Baillie Gifford to shut down its investment trust savings schemes

Baillie Gifford has joined the growing number of investment trust managers moving to offer a new home for holdings invested directly with them. We explain why.

Funds and Investment Trusts April 23, 2019 by Tom Bailey

Baillie Gifford has announced that it will be shutting down its investment trust savings schemes, including its Isa, Share Plan and Children’s Savings Plan representing £1.3bn in assets under management.

At present, Baillie Gifford has over 21,000 retail investors within its various savings schemes. These investors will be transferred to Hargreaves Lansdown, which has agreed to keep Baillie Gifford’s current charging scheme for three years after the transition date.

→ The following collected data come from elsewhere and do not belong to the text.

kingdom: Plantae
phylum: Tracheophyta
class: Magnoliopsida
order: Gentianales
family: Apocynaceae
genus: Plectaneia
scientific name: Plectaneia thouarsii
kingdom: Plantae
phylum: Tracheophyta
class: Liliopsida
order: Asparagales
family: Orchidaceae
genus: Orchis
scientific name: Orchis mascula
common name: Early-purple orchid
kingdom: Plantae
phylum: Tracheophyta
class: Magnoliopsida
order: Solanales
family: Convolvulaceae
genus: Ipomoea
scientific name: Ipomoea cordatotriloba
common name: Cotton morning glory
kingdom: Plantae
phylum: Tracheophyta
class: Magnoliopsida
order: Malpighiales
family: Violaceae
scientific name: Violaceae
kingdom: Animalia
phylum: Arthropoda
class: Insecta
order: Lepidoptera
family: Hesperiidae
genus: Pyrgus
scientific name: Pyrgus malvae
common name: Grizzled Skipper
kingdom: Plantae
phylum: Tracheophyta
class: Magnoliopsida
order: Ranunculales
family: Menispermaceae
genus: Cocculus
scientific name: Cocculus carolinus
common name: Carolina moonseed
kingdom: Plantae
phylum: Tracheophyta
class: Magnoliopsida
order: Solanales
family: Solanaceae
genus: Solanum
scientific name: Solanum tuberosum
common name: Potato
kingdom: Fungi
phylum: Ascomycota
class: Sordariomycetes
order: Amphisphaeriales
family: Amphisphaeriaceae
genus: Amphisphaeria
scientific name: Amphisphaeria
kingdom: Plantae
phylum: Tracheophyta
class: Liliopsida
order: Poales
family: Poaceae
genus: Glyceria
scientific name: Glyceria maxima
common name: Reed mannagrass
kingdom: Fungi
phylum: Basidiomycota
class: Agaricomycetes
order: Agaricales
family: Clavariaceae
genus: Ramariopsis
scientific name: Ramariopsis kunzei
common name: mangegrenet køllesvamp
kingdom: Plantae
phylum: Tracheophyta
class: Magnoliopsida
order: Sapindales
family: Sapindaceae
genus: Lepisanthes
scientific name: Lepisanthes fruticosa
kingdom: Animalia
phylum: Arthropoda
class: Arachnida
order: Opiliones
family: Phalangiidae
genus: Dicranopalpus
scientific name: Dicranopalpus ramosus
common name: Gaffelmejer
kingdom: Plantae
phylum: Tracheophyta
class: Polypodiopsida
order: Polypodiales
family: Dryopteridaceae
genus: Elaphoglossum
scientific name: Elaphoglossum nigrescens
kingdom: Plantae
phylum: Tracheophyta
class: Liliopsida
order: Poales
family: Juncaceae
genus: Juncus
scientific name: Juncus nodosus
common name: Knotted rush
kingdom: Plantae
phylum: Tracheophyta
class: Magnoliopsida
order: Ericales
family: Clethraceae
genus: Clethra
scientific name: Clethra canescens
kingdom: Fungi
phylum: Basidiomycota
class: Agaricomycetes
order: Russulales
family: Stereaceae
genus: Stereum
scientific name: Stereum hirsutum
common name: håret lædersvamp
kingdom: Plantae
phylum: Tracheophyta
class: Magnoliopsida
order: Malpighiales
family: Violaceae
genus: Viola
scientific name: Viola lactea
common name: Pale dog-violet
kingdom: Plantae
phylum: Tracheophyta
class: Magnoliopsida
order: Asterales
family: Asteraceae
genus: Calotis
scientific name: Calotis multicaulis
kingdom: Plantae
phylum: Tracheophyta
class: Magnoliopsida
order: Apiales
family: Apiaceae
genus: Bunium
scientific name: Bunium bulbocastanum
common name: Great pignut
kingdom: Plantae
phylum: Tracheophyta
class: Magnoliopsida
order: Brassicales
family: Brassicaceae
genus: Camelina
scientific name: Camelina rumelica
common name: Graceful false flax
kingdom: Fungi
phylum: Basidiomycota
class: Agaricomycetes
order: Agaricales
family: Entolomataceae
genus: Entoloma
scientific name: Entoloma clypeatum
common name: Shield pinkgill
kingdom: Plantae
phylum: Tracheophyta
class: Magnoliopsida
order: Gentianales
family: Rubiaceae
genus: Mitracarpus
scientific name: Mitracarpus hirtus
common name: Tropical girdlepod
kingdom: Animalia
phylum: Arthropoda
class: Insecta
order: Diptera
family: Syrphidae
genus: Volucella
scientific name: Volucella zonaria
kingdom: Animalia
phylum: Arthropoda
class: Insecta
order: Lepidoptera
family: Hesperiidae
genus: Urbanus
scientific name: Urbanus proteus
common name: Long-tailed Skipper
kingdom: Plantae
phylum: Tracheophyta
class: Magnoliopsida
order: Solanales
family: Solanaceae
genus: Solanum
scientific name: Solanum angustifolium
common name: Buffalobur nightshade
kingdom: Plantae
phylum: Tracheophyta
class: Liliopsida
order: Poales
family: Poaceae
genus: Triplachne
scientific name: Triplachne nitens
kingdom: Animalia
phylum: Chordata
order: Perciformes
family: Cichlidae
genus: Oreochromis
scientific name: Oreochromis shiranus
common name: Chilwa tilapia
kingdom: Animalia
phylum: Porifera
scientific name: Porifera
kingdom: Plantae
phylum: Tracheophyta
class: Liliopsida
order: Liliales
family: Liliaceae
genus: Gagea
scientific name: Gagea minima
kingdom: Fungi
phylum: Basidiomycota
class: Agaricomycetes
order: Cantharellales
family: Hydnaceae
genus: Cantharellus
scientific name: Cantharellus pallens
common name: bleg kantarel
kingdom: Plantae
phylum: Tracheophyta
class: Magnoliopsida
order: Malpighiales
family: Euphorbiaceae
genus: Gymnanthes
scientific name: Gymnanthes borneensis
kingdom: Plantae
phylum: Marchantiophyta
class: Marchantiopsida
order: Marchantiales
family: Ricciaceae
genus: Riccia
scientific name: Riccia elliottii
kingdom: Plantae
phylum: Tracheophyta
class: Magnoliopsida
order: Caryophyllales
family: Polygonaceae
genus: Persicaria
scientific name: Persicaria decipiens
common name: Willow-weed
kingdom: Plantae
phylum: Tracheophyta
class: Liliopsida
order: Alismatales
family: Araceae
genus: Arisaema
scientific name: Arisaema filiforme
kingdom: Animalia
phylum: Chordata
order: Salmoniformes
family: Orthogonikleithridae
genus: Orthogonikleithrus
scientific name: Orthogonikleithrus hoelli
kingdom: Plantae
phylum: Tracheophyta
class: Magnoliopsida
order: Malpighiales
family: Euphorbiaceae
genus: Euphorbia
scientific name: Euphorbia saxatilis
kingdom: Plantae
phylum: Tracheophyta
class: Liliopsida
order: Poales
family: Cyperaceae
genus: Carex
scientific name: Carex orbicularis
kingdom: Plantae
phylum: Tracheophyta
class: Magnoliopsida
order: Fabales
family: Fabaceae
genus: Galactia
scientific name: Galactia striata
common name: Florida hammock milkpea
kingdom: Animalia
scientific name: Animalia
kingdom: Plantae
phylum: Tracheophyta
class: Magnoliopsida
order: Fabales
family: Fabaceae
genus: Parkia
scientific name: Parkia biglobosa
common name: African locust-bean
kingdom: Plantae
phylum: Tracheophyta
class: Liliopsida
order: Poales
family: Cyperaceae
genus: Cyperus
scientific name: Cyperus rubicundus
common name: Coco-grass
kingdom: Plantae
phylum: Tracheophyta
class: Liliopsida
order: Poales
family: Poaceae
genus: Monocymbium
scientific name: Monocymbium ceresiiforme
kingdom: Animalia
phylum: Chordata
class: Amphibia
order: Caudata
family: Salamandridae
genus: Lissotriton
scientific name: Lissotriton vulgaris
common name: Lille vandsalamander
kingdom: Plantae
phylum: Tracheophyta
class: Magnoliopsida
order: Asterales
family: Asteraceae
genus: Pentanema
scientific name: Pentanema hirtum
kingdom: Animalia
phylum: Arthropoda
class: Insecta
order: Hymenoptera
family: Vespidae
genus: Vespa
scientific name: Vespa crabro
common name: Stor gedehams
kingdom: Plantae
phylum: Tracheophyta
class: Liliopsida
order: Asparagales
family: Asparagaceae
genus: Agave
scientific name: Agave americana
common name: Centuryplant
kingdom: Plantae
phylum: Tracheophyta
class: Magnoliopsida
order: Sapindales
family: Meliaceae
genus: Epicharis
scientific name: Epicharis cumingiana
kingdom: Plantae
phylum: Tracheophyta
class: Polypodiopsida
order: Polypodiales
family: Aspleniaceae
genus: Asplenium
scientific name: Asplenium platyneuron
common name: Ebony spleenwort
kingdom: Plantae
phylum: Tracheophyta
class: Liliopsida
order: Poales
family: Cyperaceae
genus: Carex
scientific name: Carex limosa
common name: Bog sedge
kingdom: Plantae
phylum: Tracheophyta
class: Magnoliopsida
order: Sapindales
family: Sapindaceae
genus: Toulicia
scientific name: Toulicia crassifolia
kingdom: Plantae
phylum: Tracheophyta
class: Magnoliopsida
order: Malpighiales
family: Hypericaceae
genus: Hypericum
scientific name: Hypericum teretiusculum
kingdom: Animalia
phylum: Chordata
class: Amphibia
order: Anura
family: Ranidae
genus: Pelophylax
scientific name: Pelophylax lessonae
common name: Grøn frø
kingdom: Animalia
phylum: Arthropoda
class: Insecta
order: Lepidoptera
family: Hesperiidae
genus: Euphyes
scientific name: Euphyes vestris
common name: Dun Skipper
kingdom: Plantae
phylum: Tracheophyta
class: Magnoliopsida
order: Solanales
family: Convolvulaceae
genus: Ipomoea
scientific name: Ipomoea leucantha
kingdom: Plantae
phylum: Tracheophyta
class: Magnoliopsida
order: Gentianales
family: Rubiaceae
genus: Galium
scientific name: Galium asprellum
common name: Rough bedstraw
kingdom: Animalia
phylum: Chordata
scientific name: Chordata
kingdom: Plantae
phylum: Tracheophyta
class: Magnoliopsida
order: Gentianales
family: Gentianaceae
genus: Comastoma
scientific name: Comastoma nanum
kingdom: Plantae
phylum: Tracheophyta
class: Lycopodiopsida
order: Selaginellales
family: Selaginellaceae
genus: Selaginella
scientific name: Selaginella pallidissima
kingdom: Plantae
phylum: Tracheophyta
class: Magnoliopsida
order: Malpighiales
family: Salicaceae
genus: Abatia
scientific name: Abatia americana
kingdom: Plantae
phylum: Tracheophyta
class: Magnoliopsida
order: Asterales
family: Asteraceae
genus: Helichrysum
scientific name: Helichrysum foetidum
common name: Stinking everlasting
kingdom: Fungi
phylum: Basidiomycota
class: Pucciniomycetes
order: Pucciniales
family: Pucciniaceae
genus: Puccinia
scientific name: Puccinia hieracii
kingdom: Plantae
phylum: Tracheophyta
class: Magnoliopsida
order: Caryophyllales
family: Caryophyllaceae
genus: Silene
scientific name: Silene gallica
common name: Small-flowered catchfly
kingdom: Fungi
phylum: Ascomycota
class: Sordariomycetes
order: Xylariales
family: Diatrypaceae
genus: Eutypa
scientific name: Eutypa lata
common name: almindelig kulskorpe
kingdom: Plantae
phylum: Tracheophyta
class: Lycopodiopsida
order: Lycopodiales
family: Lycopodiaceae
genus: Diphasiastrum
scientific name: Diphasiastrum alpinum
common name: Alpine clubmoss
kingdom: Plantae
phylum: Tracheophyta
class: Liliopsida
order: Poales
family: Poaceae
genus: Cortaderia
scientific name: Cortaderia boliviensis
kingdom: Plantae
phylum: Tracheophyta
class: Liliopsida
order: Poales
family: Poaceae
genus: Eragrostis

Savers currently in a Baillie Gifford scheme will be contacted by the asset manager before the transfer with further details of their options. Investors will have the option to transfer at various points over the next few months with the final date being at the end of August.

Existing Isa, Share Plan and Children’s Savings Plan investors will also be able to add to their respective plans. The schemes are now closed to new investors.

Baillie Gifford’s decision to transfer their customers’ savings plans to Hargreaves is part of a growing trend of asset managers and investment houses choosing to stop servicing customers directly.

In January, Witan announced it would be moving 16,000 retail investors in savings schemes to Hargreaves Lansdown. Similarly, in 2015 Jupiter moved around 5,000 of its investment trust clients to the online platform.

Driving this trend is an acceptance that investment platforms are able to offer a better service and customer experience than investment houses or asset managers. This, James Budden, director of retail marketing and distribution at Baillie Gifford, notes, was a key consideration behind Baillie Gifford ending its savings services.

He says: “The increasing variety, capability and cost effectiveness of investment platforms in the wider savings market has led us to decide plan holders of our investment trust savings scheme are best served by a specialist platform.”

Similar justification was offered by Witan when it announced its decision in January. Harry Henderson, the chairman of Witan Investment Trust noted at the time: “There is an increasing range of savings platforms offering a broader array of services than those available to Witan savings scheme investors.”